Les marchés et les analystes prévoient que la BCE maintienne le taux d’intérêt des dépôts bancaires à 2 %, un niveau considéré neutre pour la zone euro, c’est-à-dire qu’il ne stimule ni ne freine la croissance économique.
Cette réunion de la BCE se tient après la nouvelle chute d’un gouvernement en France lundi et l’intensification des guerres de la Russie en Ukraine, avec l’attaque en Pologne, et au Moyen-Orient, avec l’attaque d’Israël sur le territoire du Qatar.
Luke Bartholomew, économiste en chef adjoint d’Aberdeen Investments, affirme que compte tenu de la quasi-certitude que la BCE va maintenir les taux inchangés, « les principales préoccupations des investisseurs seront de savoir quels signes la BCE donnera sur la trajectoire future des taux et comment sa politique pourrait interagir avec la situation politique en France ».
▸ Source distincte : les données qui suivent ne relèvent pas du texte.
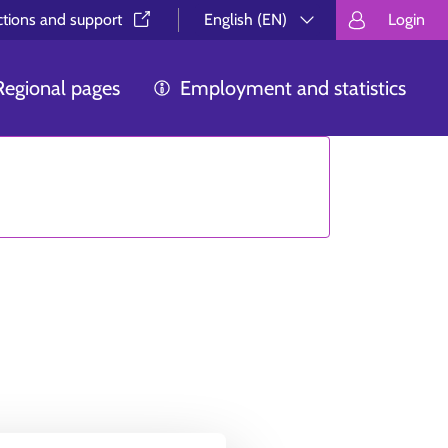
ctions and support⁠
English (EN)
Login
Valitse kieli.
Välj språk.
Choos
Regional pages
Employment and statistics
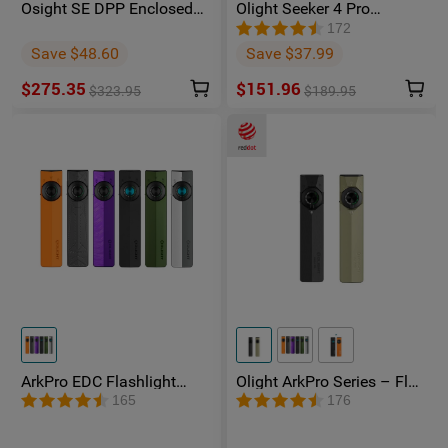
Osight SE DPP Enclosed
Olight Seeker 4 Pro
Red Dot Sight | DP-Pro
Phantom Squadron
172
Footprint Replaceable
Rechargeable Torch -
Save $48.60
Save $37.99
Battery
Facebook Group Member
Exclusive
$275.35
$151.96
$323.95
$189.95
ArkPro EDC Flashlight
Olight ArkPro Series – Flat
1500 Lumens UV Green
Unibody EDC Flashlight
165
176
Laser Flat Unibody Light
with Multi-Light Sources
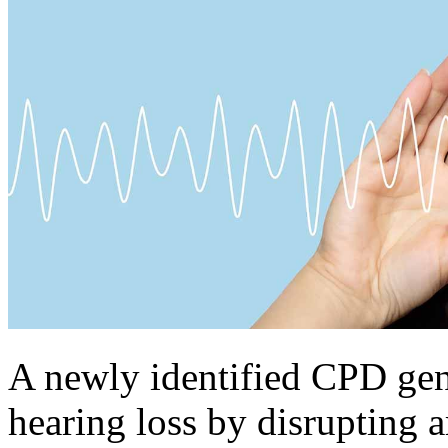
A newly identified CPD gen
hearing loss by disrupting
Martin Wolburg, économiste senior de Generali AM, considère que le processus de désinflation se poursuit et s’attend à ce que l’inflation générale se stabilise en dessous de 2 %.
Luke Bartholomew soutient que « le cycle de baisse des taux est terminé et, s’il y a un changement, le plus probable sera une hausse et non une baisse, bien que cela ne se produise que dans un avenir lointain, lorsque l’assouplissement budgétaire de l’Europe commencera à se faire sentir ».
La croissance de la zone euro est très faible mais pourrait se redresser au quatrième trimestre grâce aux mesures de relance budgétaire de l’Allemagne, aux effets des baisses de taux d’intérêt opérées par la BCE et à une certaine reprise du secteur industriel, bien qu’elle puisse également ne pas se concrétiser.
L’accord commercial entre les États-Unis et l’Union européenne (UE) a réduit un facteur d’incertitude, mais la guerre de la Russie contre l’Ukraine s’est intensifiée après l’attaque en Pologne et aussi au Moyen-Orient, après l’attaque d’Israël sur le territoire du Qatar.
La crise politique en France continue en raison du rejet des ajustements budgétaires, qui affichent un déficit d’environ 5 % du produit intérieur brut (PIB) depuis 2010.
Chaque Français présente un déficit annuel de 2.400 euros et une dette de 55.000 euros, selon les données de l’économiste du Centre de recherche économique européenne (ZEW), Friedrich Heinemann, qui est également professeur à l’Université de Heidelberg, dans l’ouest de l’Allemagne.
Le rejet des coupes budgétaires de 44 milliards d’euros a provoqué la chute du gouvernement de François Bayrou, qui sera remplacé par le ministre de la Défense, Sébastien Lecornu.
La France est plongée dans une grande instabilité politique depuis un certain temps, avec la nomination de cinq Premiers ministres en moins de deux ans et des manifestations violentes dans les rues.
« La France devrait économiser plus que ce que Bayrou avait prévu. Si la population et les politiciens en France nient ces réalités, ce sera dangereux, aussi pour la BCE », pour la stabilité de l’euro et la solvabilité de l’Europe, a averti Heinemann.
Mais, pour l’instant, la réaction des marchés a été modérée, probablement parce qu’ils prévoient que la BCE interviendra et achètera de la dette souveraine française sur le marché secondaire, si la prime de risque française s’emballe, bien que la France ait un processus de déficit en cours.
Mardi, l’euro a failli atteindre 1,18 dollar, bien qu’il soit ensuite redescendu à 1,17 dollar, malgré l’augmentation des prévisions selon lesquelles la Réserve fédérale (Fed) réduira ses taux d’intérêt de 50 points de base la semaine prochaine, en raison d’un marché de l’emploi plus faible que prévu.
La BCE publiera de nouvelles prévisions macroéconomiques d’inflation et de croissance. En juin, les économistes de la BCE prévoyaient une croissance de 0,9 % en 2025, 1,1 % en 2026 et 1,3 % en 2027, avec une inflation de 2 % en 2025, 1,6 % en 2026 et 2 % en 2027.